La célèbre phrase “la carte n’est pas le territoire” ne vient pas d’un géographe, mais du fondateur de la “sémantique générale”, Alfred Korzybski, dans les années 1930.
Elle signifie que la représentation ne peut pas être ce qu’elle représente, parce que sa fonction même est d’appliquer des filtres pour rendre cet objet intelligible.
Elle exprime un espoir : le monde est toujours plus riche que ce que vous croyez ; il existe toujours d’autres possibilités que celles que vous pouvez percevoir et même concevoir ; il y a toujours quelque chose à découvrir.
L’expression sensible du monde livrera toujours autre chose que sa simulation ou sa représentation. Mais la nouveauté d’aujourd’hui tient peut-être à ce que désormais, l’inverse est aussi vrai.
On vit dans les cartes de mondes virtuels ; on l’enrichit ; on la partage ; on la clique ; on la tisse avec le territoire sensible; on la déforme pour imaginer et débattre d’avenirs possibles…sur Facebook et bien d’autres « réseaux ».
Et ce sont nos « avatars » qui vivent et interagissent au point que nous hésitons à rencontrer « l’autre » réellement et construire du réel « avec » lui
Serions-nous l’interface intuitive entre la réalité et sa transposition ?
Voyons nous avant les autres que les anciennes représentations ne fonctionnent plus et que les nouvelles n’ont pas encore pris corps
L’art du cartographe virtuel serait il de saisir la nature des changements qui flottent encore confusément dans l’atmosphère d’une époque, de s’en emparer et par la magie de son art, entre autre de la communication, les rendre réels ?
Nous sommes devenus des « cartographes » des fabricants de territoires.
Nous inventons la réalité, voulons rendre compte du monde « nouveau » qui naît sous nos yeux, en dégager les principales tendances, les courants et contre courants.

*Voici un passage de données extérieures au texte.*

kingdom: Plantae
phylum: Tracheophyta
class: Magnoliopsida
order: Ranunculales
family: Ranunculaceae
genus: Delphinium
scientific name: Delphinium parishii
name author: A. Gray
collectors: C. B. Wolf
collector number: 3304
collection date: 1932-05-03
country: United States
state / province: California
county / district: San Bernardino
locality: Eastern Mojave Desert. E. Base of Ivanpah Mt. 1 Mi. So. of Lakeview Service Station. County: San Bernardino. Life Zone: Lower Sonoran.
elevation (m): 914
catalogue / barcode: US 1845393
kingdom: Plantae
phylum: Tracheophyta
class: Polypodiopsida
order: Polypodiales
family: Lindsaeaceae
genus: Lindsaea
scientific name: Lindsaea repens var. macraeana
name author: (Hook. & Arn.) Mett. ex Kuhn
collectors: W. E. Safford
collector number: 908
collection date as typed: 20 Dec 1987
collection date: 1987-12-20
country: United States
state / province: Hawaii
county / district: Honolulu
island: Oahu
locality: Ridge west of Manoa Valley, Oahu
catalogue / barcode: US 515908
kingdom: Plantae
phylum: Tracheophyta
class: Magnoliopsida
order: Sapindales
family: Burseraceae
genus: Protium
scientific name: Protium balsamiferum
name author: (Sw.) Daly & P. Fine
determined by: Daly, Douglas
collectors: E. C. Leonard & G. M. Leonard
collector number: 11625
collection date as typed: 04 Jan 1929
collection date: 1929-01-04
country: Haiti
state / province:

Mais de ce magma en ébullition, nous pensons offrir une copie objective. Il n’en est rien. Nous réinventons une vision du monde.
Ce qui ne veut pas dire que notre monde n’est pas important, mais la « réalité » du monde réel est mouvante, multipolaire, complexe et elle correspond rarement avec la notre.
L’homme n’arrive pas à recréer le lien entre la carte qui figure le territoire et le territoire lui-même. Rien de surprenant : « Le mot n’est pas l’objet », comme « la carte n’est pas le territoire ».
Le monde est toujours plus riche que ce que nous croyons.
La carte donne les clés pour entrer dans le territoire et constitue une des grilles de lecture possibles pour le comprendre.
C’est une représentation située entre la réalité et l’image mentale, l’interprétation visuelle du cartographe dont le cerveau opère des choix.
Il voit le terrain et en lit les matières premières fondamentales pour produire la carte, influencé dans son approche par son système de valeurs et de connaissances.
Ce qu’il décrit n’est pas ce qu’il voit. Son « interprétation » exagère, en forçant le trait, les phénomènes qu’il souhaite mettre en valeur.
Dans sa vision du monde, l’essentiel est que l’image qu’il en donne fasse comprendre les enjeux politiques de la régulation et du contrôle d’une région, d’un groupe, représente les désirs de puissance, les alliances possibles ou incertaines, les conflits culturels, économiques, écologiques, les migrations, les occupations de territoires stratégiques ; bref, tout ce qui structure la rapide recomposition de ce monde en émergence et préfigure les conflits à venir.
De tout temps, les hommes ont cherché à représenter la réalité de leur environnement. Pour autant, toute représentation du monde ne déforme t’elle pas sa réalité ?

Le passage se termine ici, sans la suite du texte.